> ACTION ITEM: Report how many lines of the data below contain "root". Give nothing besides the number.

> MATERIAL PROVIDED:
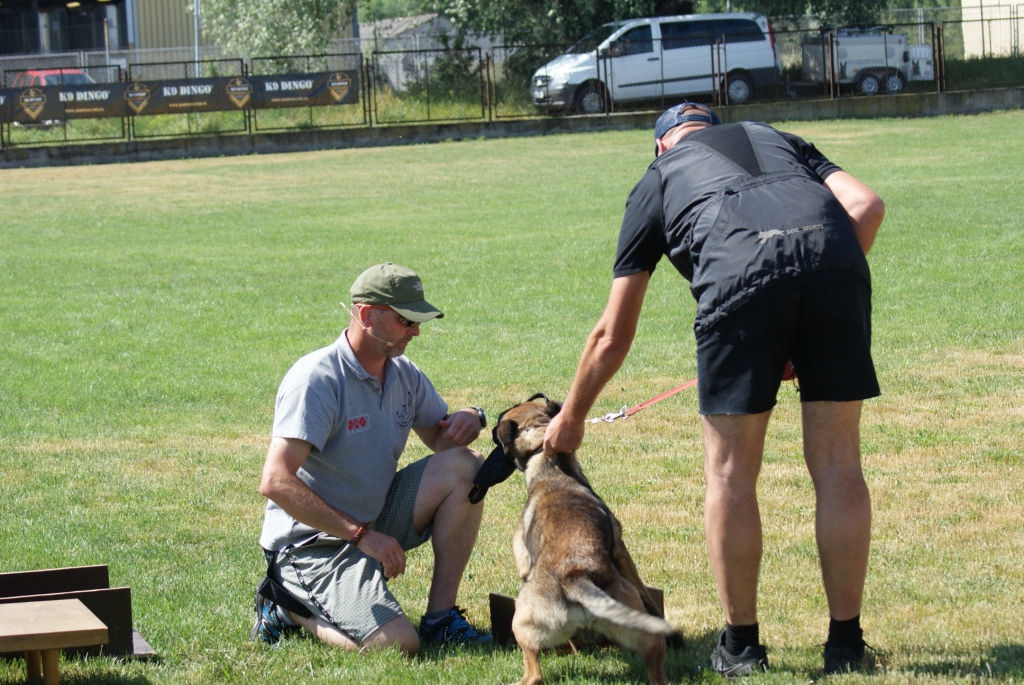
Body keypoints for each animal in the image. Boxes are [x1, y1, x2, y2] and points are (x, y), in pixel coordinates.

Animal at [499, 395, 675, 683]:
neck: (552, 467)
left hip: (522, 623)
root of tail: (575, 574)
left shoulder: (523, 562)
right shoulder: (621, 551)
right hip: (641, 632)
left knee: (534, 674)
==
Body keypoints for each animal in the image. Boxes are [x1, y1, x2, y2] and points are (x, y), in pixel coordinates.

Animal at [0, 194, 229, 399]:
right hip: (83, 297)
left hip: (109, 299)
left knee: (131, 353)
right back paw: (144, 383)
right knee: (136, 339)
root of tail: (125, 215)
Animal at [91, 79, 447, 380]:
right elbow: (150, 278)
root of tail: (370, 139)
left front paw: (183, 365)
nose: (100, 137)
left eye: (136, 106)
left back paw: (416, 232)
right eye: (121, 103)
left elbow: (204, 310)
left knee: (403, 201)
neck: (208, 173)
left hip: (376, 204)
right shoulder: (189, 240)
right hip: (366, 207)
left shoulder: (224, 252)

> TASK RESULT: 3